Wednesday, August 18, 2010

Reviving Ophelia: Saving the Selves of Adolescent Girls by Mary Pipher

I've always had the feeling that I should read Reviving Ophelia, that perhaps I needed to read it. Not too many years ago, I was an adolescent girl with my fair share of issues, and since making it through that dreadful stage of life, I've always felt the need to process the experience, or at least try. So when I came across a cheap used copy of this book at The Dusty Bookshelf (which just so happens to be my place of employment), I snatched it right up, and I'm glad I did.

It turns out that my inklings were not far-fetched; this was an important book to read. It was like therapy for me, and I'm only exaggerating a little. Mary Pipher has had extensive experience counseling all sorts of adolescent girls, and at times, their stories hit a little close to home, their problems seemed a little too familiar. Most people, unless they have gone through it themselves, cannot fathom what the world is like for the modern adolescent girl. Our culture bombards girls with mixed signals. Be sexual, but not sexy; be smart, but not too smart; be thin, but not too thin. Television and music are filled with images of sex and violence, drugs and drinking, meanwhile adolescents are (hopefully) coached by adults to avoid these things.

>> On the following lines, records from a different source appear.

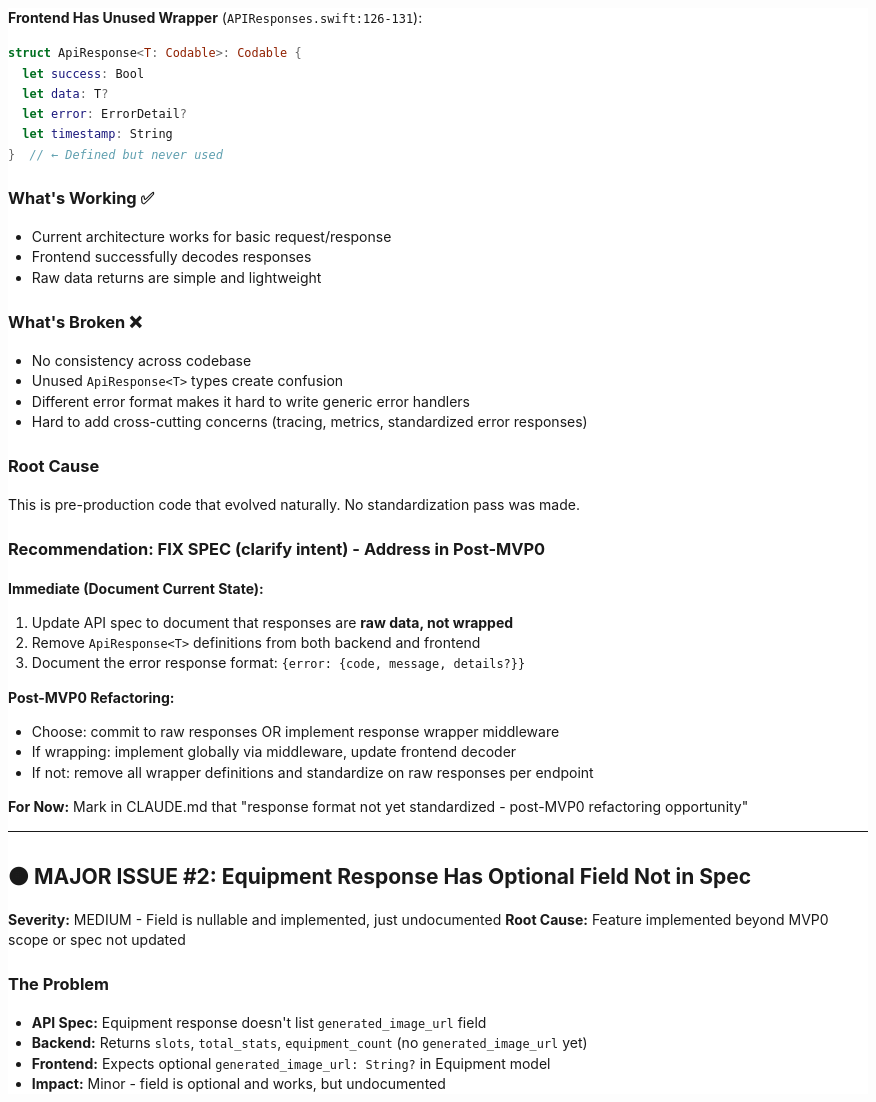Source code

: **Frontend Has Unused Wrapper** (`APIResponses.swift:126-131`):
```swift
struct ApiResponse<T: Codable>: Codable {
  let success: Bool
  let data: T?
  let error: ErrorDetail?
  let timestamp: String
}  // ← Defined but never used
```

### What's Working ✅
- Current architecture works for basic request/response
- Frontend successfully decodes responses
- Raw data returns are simple and lightweight

### What's Broken ❌
- No consistency across codebase
- Unused `ApiResponse<T>` types create confusion
- Different error format makes it hard to write generic error handlers
- Hard to add cross-cutting concerns (tracing, metrics, standardized error responses)

### Root Cause
This is pre-production code that evolved naturally. No standardization pass was made.

### Recommendation: **FIX SPEC (clarify intent) - Address in Post-MVP0**

**Immediate (Document Current State):**
1. Update API spec to document that responses are **raw data, not wrapped**
2. Remove `ApiResponse<T>` definitions from both backend and frontend
3. Document the error response format: `{error: {code, message, details?}}`

**Post-MVP0 Refactoring:**
- Choose: commit to raw responses OR implement response wrapper middleware
- If wrapping: implement globally via middleware, update frontend decoder
- If not: remove all wrapper definitions and standardize on raw responses per endpoint

**For Now:** Mark in CLAUDE.md that "response format not yet standardized - post-MVP0 refactoring opportunity"

---

## 🟠 MAJOR ISSUE #2: Equipment Response Has Optional Field Not in Spec
**Severity:** MEDIUM - Field is nullable and implemented, just undocumented
**Root Cause:** Feature implemented beyond MVP0 scope or spec not updated

### The Problem
- **API Spec:** Equipment response doesn't list `generated_image_url` field
- **Backend:** Returns `slots`, `total_stats`, `equipment_count` (no `generated_image_url` yet)
- **Frontend:** Expects optional `generated_image_url: String?` in Equipment model
- **Impact:** Minor - field is optional and works, but undocumented

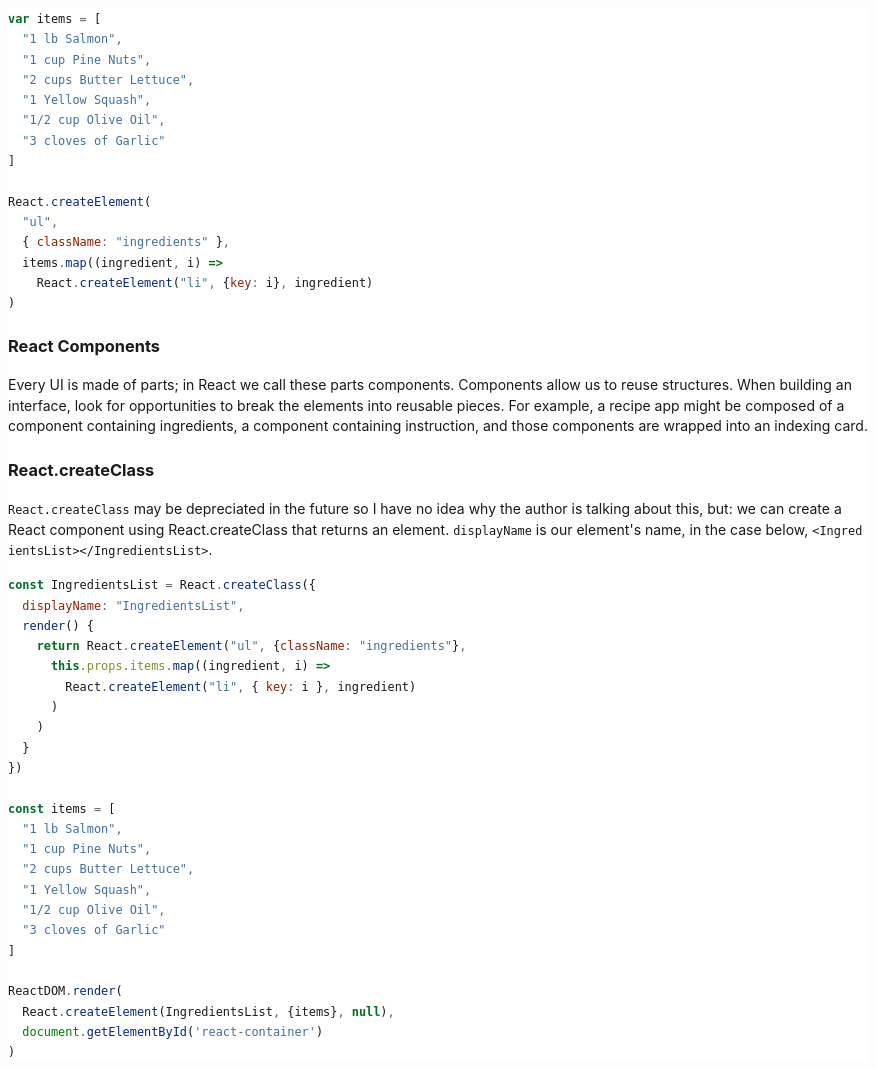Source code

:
 ``` js
var items = [
  "1 lb Salmon",
  "1 cup Pine Nuts",
  "2 cups Butter Lettuce",
  "1 Yellow Squash",
  "1/2 cup Olive Oil",
  "3 cloves of Garlic"
]

React.createElement(
  "ul",
  { className: "ingredients" },
  items.map((ingredient, i) =>
    React.createElement("li", {key: i}, ingredient)
)
```

### React Components

Every UI is made of parts; in React we call these parts components. Components allow us to reuse structures. When building an interface, look for opportunities to break the elements into reusable pieces. For example, a recipe app might be composed of a component containing ingredients, a component containing instruction, and those components are wrapped into an indexing card.

### React.createClass

`React.createClass` may be depreciated in the future so I have no idea why the author is talking about this, but: we can create a React component using React.createClass that returns an element. `displayName` is our element's name, in the case below, `<IngredientsList></IngredientsList>`.

``` js
const IngredientsList = React.createClass({
  displayName: "IngredientsList",
  render() {
    return React.createElement("ul", {className: "ingredients"},
      this.props.items.map((ingredient, i) =>
        React.createElement("li", { key: i }, ingredient)
      )
    )
  }
})

const items = [
  "1 lb Salmon",
  "1 cup Pine Nuts",
  "2 cups Butter Lettuce",
  "1 Yellow Squash",
  "1/2 cup Olive Oil",
  "3 cloves of Garlic"
]

ReactDOM.render(
  React.createElement(IngredientsList, {items}, null),
  document.getElementById('react-container')
)
```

Yet, there is no avoiding them in daily life; they are everywhere teens are.

Mary Pipher discusses numerous past clients who have had a multitude of issues, from drug and alcohol abuse to physical abuse, from eating disorders to unhealthy sexual encounters. Her incredible insight into the strange and desperate, ever-vacillating, ever-spinning, swinging, shifting, apparently nonsensical world of adolescent girls never ceases to bore the mind.

This is an important book for anybody to read. Though it was published in 1994, it is still just as relevant, if not more so. Culture is growing increasingly crude and unabashed, and young people, sponges that they are, keep soaking it in. Though it has been less than ten years since I was an adolescent, I find myself appalled by some of the things children are watching and listening to now. Perhaps my awareness has been heightened since I was young, but I don't doubt that culture has changed as well. Thus, anyone who cares about the future generations and what we can do to help them should pick up a copy of this book.